Later on Wednesday CET, I did a shameless plug for my Datalink-transforming XSLT (apologies for a github link, but I'm fishing for PRs here; if you use DaCHS, you'll get the updated stuff with version 2.4, due soon). The core of this dates back to the dawn of datalink, but with a new graphical cutout code and in particular vocabulary-based tree-ification of the result rows, I figured it's time to remind the operators of datalink services it's still out there for them to take up. Perhaps more than from the slides, you can see what I am after here by just trying the Datalink examples I've collected for this talk and comparing document source, the appearance without Javascript (pure XSLT) and the appearance with Javascript (I'm a bit ashamed I'm relying so heavily on it, but much of this really can only be done client-side).
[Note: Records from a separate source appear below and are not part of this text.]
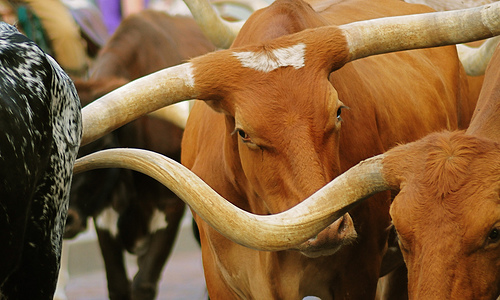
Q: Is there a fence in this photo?
A: No, there are no fences.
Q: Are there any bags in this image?
A: No, there are no bags.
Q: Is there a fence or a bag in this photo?
A: No, there are no bags or fences.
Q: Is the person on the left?
A: Yes, the person is on the left of the image.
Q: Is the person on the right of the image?
A: No, the person is on the left of the image.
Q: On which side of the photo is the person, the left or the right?
A: The person is on the left of the image.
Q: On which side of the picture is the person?
A: The person is on the left of the image.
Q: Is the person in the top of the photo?
A: Yes, the person is in the top of the image.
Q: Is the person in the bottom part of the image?
A: No, the person is in the top of the image.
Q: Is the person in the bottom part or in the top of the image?
A: The person is in the top of the image.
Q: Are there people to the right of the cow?
A: No, the person is to the left of the cow.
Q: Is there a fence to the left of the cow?
A: No, there is a person to the left of the cow.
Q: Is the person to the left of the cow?
A: Yes, the person is to the left of the cow.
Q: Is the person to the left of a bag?
A: No, the person is to the left of the cow.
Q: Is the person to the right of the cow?
A: No, the person is to the left of the cow.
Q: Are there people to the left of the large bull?
A: Yes, there is a person to the left of the bull.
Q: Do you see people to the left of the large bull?
A: Yes, there is a person to the left of the bull.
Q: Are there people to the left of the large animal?
A: Yes, there is a person to the left of the bull.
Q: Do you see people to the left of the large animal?
A: Yes, there is a person to the left of the bull.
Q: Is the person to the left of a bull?
A: Yes, the person is to the left of a bull.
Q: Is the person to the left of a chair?
A: No, the person is to the left of a bull.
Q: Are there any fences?
A: No, there are no fences.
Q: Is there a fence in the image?
A: No, there are no fences.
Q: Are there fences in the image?
A: No, there are no fences.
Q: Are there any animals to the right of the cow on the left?
A: No, the animal is to the left of the cow.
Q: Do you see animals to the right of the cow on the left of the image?
A: No, the animal is to the left of the cow.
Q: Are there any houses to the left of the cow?
A: No, there is an animal to the left of the cow.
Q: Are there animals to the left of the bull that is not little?
A: Yes, there is an animal to the left of the bull.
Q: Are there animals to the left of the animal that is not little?
A: Yes, there is an animal to the left of the bull.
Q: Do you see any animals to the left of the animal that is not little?
A: Yes, there is an animal to the left of the bull.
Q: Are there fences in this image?
A: No, there are no fences.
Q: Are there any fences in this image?
A: No, there are no fences.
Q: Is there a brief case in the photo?
A: No, there are no briefcases.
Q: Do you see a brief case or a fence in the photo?
A: No, there are no briefcases or fences.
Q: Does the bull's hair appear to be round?
A: Yes, the hair is round.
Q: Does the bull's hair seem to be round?
A: Yes, the hair is round.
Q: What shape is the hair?
A: The hair is round.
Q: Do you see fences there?
A: No, there are no fences.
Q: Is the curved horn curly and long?
A: Yes, the horn is curly and long.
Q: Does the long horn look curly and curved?
A: Yes, the horn is curly and curved.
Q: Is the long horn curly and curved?
A: Yes, the horn is curly and curved.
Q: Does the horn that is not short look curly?
A: Yes, the horn is curly.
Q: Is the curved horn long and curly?
A: Yes, the horn is long and curly.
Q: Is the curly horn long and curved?
A: Yes, the horn is long and curved.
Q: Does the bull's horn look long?
A: Yes, the horn is long.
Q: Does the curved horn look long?
A: Yes, the horn is long.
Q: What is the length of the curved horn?
A: The horn is long.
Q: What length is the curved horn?
A: The horn is long.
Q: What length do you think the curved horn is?
A: The horn is long.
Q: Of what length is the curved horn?
A: The horn is long.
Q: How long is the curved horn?
A: The horn is long.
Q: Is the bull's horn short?
A: No, the horn is long.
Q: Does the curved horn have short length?
A: No, the horn is long.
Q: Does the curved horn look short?
A: No, the horn is long.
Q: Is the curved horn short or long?
A: The horn is long.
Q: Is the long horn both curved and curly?
A: Yes, the horn is curved and curly.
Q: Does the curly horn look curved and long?
A: Yes, the horn is curved and long.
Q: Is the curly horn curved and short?
A: No, the horn is curved but long.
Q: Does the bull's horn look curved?
A: Yes, the horn is curved.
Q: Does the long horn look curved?
A: Yes, the horn is curved.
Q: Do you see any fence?
A: No, there are no fences.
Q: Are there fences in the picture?
A: No, there are no fences.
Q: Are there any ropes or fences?
A: No, there are no fences or ropes.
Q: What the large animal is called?
A: The animal is a bull.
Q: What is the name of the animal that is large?
A: The animal is a bull.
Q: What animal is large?
A: The animal is a bull.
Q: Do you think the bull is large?
A: Yes, the bull is large.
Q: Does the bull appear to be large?
A: Yes, the bull is large.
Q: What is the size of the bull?
A: The bull is large.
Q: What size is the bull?
A: The bull is large.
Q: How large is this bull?
A: The bull is large.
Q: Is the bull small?
A: No, the bull is large.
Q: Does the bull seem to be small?
A: No, the bull is large.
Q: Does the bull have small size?
A: No, the bull is large.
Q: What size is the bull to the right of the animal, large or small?
A: The bull is large.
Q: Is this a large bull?
A: Yes, this is a large bull.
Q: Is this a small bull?
A: No, this is a large bull.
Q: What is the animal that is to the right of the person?
A: The animal is a bull.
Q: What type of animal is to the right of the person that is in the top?
A: The animal is a bull.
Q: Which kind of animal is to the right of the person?
A: The animal is a bull.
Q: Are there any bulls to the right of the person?
A: Yes, there is a bull to the right of the person.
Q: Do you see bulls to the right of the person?
A: Yes, there is a bull to the right of the person.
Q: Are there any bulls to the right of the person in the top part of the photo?
A: Yes, there is a bull to the right of the person.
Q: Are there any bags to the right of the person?
A: No, there is a bull to the right of the person.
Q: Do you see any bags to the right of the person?
A: No, there is a bull to the right of the person.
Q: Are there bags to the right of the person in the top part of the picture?
A: No, there is a bull to the right of the person.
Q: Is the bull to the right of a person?
A: Yes, the bull is to the right of a person.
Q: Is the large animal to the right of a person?
A: Yes, the bull is to the right of a person.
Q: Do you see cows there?
A: Yes, there is a cow.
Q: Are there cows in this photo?
A: Yes, there is a cow.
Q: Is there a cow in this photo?
A: Yes, there is a cow.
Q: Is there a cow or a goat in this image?
A: Yes, there is a cow.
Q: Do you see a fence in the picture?
A: No, there are no fences.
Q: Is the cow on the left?
A: Yes, the cow is on the left of the image.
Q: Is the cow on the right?
A: No, the cow is on the left of the image.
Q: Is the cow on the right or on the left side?
A: The cow is on the left of the image.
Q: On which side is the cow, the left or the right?
A: The cow is on the left of the image.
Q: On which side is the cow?
A: The cow is on the left of the image.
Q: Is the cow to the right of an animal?
A: Yes, the cow is to the right of an animal.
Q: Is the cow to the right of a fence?
A: No, the cow is to the right of an animal.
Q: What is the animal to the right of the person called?
A: The animal is a cow.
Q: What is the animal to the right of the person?
A: The animal is a cow.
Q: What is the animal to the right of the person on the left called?
A: The animal is a cow.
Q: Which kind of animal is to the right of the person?
A: The animal is a cow.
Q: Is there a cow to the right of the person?
A: Yes, there is a cow to the right of the person.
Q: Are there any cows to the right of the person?
A: Yes, there is a cow to the right of the person.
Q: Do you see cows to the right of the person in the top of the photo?
A: Yes, there is a cow to the right of the person.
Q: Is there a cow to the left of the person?
A: No, the cow is to the right of the person.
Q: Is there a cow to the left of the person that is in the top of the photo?
A: No, the cow is to the right of the person.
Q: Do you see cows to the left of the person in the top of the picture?
A: No, the cow is to the right of the person.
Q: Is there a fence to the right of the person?
A: No, there is a cow to the right of the person.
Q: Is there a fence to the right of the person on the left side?
A: No, there is a cow to the right of the person.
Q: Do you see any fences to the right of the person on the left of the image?
A: No, there is a cow to the right of the person.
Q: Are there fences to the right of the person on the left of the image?
A: No, there is a cow to the right of the person.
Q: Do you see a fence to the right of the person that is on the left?
A: No, there is a cow to the right of the person.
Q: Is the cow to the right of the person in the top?
A: Yes, the cow is to the right of the person.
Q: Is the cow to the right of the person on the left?
A: Yes, the cow is to the right of the person.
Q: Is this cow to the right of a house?
A: No, the cow is to the right of the person.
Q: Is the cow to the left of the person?
A: No, the cow is to the right of the person.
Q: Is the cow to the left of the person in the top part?
A: No, the cow is to the right of the person.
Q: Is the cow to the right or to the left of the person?
A: The cow is to the right of the person.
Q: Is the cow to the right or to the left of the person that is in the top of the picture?
A: The cow is to the right of the person.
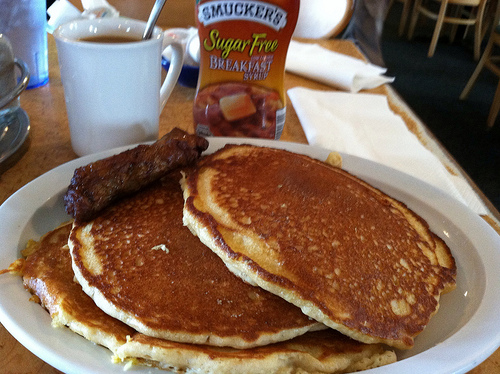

Quite a bit after midnight my time (still Thursday UTC), Mark Taylor talked about Software Identification, something I've been working on with him recently. It's is one of the things that is short and trivial but that, when unregulated, just doesn't work; in this case it's servers and clients saying what they are when they speak HTTP. I stumbled into the problem while trying to locate severely outdated DaCHS installations – so, I a way I put effort into the Note Mark was talking about (and which I have just uploaded to the IVOA Document Repository) as a sort of penance.
While I was already asleep when Mark gave his talk, I was back at the Interop Friday morning CEST, when Hendrik Heinl talked about the LOFAR TAP service (which, I'm proud to say, runs on top of DaCHS); this was mainly live operations in TOPCAT (which is why there's no exciting slides), but Hendrik used a pyVO script doing cutouts in an (optical) mosaic of the Fornax cluster built on top of – and that's the main point – Datalink and SODA. Working this out with Hendrik made me realise the documentation of Datalink in pyVO really needs… love. Or, better, work.
Later on Friday, there was the Registry session, where I gave brief (and somewhat cramped) talks on advanced column metadata (which is intended to one day let you query the registry for things like “roughly complete to 18 mag” or “having objects out to redshift 4“) and how to put VODataService 1.2 coverage into RegTAP – I expect you'll read more on both topics on this blog as they mature to a level at which this can leave the Registry nerd circles.
And now, about 10 pm on Friday, the meeting is slowly winding down; beyond all the talks (which were, regrettably for a free software spirit like me, on zoom), the real bonus was that there was a gather.town attached to the conference. Now, that's a closed, proprietary, non-self-hostable platform, too, and so I have all reason to grumble. But: for the first time since February 2020 it felt like a conference, with the most useful action happening outside of the lecture halls, from trying to reach consensus on VEP-006 to teaching DaCHS datalink service declaration to learning about working with visibilities coming from VLBI (where it's even more difficult than it is with the big antenna arrays). So… this one time I've made my peace with proprietary platforms.
A propos of “say no to platforms“ (in this case, slack): Due to the recent troubles with freenode, in addition to the Interop last week saw the the GAVO IRC channel move to libera.chat (where it's still #gavo). So, for instant messaging us now that the Interop is (in effect) over: Come there.